Life Insurance vs. Your Will

It’s in your best interests to make sure that you reconfigure your will every time you adjust your life insurance policy, and vice versa. By ensuring that these two documents do not conflict in any way, you can save your loved ones a lot of trouble in arranging your affairs and dividing your finances in the future.

When you get a policy through Luebbering Insurance Agency, LLC or anyone else in Columbia or Jefferson City, MO for that matter, the hierarchy of will vs. insurance policy will vary from one scenario to the next.

When it comes to the actual payout from the life insurance policy, the policy itself will determine who gets the money. Whatever it says in the will may not be followed if the life policy says that your ex-spouse takes the bulk of the payout, even if the will suggests otherwise.

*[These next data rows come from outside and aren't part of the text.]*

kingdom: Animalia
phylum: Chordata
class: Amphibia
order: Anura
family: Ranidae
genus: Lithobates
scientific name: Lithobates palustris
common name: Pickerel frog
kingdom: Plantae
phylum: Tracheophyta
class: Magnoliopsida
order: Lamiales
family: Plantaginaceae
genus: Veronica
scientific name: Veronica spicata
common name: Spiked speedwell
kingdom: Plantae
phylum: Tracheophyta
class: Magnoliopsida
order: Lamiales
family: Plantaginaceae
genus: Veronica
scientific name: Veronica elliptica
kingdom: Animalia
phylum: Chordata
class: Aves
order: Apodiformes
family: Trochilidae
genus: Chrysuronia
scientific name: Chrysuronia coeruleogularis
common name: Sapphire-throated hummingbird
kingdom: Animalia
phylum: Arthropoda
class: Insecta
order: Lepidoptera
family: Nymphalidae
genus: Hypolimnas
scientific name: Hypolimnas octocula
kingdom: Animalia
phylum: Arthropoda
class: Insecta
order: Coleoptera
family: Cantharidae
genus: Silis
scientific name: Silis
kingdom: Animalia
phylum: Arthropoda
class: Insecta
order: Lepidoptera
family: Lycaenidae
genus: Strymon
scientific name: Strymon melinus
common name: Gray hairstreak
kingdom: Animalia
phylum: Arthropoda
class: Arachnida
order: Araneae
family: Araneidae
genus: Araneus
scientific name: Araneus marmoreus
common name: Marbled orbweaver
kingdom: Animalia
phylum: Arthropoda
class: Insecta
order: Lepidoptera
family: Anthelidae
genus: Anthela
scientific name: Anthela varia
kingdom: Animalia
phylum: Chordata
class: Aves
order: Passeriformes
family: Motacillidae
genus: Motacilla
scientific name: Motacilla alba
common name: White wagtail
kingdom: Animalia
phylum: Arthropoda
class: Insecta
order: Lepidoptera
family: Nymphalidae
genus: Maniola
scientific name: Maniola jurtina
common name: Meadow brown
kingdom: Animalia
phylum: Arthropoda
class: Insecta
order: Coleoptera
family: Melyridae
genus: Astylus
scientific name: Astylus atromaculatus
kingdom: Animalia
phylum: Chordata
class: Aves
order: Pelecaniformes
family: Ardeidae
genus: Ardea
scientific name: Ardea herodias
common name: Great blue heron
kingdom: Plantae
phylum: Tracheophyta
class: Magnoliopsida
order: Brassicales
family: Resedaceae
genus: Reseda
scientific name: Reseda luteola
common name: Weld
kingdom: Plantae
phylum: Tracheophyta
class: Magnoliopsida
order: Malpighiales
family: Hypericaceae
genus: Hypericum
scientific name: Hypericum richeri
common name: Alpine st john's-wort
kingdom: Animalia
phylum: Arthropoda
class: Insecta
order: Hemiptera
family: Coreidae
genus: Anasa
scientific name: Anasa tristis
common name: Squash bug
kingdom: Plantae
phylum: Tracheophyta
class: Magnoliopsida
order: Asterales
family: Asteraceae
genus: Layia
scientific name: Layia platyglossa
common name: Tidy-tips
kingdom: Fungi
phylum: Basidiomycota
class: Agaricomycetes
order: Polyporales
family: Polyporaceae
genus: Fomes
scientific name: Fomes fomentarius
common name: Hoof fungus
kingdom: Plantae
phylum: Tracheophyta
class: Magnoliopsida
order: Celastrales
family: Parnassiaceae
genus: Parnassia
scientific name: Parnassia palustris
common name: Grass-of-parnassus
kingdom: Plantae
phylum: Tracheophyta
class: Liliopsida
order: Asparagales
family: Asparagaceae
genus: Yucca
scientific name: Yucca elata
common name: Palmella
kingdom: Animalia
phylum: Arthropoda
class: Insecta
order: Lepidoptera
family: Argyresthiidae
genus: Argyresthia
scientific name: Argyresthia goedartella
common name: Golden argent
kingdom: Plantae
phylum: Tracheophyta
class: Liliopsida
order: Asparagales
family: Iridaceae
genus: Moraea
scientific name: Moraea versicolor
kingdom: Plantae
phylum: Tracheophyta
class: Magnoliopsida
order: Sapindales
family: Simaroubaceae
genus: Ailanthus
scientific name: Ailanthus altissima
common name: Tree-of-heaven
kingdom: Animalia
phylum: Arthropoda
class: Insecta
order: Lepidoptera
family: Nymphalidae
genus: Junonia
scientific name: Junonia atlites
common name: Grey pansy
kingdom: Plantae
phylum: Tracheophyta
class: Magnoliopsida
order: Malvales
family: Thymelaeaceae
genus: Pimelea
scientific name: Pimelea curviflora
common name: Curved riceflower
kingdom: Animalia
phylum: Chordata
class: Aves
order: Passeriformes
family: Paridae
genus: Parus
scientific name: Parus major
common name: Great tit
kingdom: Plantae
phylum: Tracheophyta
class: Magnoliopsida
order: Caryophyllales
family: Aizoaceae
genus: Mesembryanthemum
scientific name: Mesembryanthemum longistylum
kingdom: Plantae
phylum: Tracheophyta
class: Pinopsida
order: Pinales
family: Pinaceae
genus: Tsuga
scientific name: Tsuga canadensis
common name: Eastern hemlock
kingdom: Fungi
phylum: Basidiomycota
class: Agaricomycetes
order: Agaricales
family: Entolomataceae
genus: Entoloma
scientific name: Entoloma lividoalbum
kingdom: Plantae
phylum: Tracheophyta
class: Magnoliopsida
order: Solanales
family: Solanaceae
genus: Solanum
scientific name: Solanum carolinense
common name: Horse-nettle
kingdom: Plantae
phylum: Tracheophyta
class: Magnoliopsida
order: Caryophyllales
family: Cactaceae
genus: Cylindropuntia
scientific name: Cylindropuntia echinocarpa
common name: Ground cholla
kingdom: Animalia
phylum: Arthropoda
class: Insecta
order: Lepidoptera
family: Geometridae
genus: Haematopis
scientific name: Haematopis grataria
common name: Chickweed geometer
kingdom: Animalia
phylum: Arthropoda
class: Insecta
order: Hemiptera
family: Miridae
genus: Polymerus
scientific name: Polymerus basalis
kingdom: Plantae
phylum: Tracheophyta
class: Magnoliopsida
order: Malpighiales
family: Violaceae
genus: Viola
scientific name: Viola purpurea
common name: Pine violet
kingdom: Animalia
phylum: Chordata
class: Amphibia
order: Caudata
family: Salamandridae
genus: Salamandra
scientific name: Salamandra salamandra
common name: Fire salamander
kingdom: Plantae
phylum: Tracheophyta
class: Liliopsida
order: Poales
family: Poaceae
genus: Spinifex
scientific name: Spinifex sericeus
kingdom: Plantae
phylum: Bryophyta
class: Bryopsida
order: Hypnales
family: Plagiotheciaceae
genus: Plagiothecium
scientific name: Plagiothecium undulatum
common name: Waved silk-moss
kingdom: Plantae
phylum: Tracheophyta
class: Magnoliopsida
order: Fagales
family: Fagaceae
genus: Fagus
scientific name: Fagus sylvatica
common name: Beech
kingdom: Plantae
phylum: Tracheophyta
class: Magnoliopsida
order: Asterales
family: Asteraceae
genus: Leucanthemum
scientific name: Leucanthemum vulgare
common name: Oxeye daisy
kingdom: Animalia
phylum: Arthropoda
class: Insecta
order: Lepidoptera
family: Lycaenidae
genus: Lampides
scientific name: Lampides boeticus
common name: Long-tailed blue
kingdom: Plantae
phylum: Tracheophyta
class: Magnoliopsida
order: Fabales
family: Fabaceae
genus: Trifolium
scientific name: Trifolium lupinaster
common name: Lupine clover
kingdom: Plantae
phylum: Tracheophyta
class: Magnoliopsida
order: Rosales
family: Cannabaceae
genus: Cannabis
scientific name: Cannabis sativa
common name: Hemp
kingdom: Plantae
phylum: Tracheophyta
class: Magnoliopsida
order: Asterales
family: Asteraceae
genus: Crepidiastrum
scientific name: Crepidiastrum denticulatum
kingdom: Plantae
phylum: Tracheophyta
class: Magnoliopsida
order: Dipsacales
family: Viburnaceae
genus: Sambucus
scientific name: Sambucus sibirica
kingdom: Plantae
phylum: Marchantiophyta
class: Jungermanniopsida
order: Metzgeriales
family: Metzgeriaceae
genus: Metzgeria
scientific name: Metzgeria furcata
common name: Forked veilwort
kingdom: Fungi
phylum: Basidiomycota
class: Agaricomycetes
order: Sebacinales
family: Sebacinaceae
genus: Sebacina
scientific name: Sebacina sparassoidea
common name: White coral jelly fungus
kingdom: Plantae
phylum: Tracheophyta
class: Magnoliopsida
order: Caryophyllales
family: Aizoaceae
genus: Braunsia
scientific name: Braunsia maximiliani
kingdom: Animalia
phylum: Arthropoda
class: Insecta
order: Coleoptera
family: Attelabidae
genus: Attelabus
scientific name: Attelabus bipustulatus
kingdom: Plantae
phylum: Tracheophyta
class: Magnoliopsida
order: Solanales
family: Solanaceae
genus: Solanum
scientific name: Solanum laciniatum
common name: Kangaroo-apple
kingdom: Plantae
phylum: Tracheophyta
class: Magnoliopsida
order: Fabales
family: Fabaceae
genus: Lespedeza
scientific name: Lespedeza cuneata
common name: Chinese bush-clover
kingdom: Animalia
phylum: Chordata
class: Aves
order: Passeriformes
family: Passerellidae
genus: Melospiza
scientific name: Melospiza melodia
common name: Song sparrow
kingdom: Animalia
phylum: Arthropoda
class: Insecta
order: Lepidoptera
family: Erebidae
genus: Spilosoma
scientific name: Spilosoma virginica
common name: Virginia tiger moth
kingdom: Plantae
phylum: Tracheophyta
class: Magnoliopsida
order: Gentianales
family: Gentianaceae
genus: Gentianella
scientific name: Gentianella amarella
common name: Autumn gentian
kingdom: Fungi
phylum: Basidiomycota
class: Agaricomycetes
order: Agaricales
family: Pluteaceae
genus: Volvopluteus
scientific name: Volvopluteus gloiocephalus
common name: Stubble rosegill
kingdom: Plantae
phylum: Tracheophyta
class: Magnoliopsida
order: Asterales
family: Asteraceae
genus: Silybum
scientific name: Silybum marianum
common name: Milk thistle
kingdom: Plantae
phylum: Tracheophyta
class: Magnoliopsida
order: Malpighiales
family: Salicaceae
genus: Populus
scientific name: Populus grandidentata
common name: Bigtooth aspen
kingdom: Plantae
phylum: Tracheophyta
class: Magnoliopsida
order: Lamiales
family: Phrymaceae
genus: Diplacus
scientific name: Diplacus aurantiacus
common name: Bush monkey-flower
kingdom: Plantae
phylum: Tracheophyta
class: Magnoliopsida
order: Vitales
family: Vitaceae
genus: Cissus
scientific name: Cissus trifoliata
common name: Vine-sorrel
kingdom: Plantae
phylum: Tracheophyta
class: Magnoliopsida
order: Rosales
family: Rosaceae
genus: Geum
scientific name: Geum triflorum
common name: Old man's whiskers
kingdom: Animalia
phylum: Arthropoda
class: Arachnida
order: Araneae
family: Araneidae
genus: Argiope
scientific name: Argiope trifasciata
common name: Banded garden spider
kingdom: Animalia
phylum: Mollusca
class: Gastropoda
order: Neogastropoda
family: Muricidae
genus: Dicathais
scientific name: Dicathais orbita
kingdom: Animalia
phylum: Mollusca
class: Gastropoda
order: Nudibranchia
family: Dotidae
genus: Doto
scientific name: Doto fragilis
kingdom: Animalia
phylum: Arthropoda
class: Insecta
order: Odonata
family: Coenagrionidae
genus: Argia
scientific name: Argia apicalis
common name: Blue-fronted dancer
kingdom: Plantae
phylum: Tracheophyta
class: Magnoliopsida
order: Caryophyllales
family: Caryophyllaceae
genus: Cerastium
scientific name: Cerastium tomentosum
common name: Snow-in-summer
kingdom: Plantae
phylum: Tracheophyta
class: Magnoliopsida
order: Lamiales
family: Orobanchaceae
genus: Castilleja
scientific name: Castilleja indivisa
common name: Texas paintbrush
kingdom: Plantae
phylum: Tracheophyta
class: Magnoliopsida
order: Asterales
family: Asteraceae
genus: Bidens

Note that the insurance policy is straightforward in its language. If it names John Doe Jr. as the beneficiary, John Doe Jr. collects the money. A will can be a little more ambiguous. If it says "To my brother," how many brothers do you have? Did your father have any illegitimate children? A will should be written as clearly as possible, and even then, the will is not as legally binding or as precise as an insurance policy, it is only a list of goals. Once an executor, a family attorney, and the IRS have taken their cut of the inheritance, John Doe Jr. might collect nothing but a bill for the lawyer’s time.

Generally speaking, if you want to make sure that your family gets what they have coming to them, you should put that in writing in the policy when talking to Luebbering Insurance Agency, LLC located in Jefferson City, MO. The will can be contested, it can be misinterpreted, but the insurance policy will always send the money, possibly tax-free, to whoever is named in the document.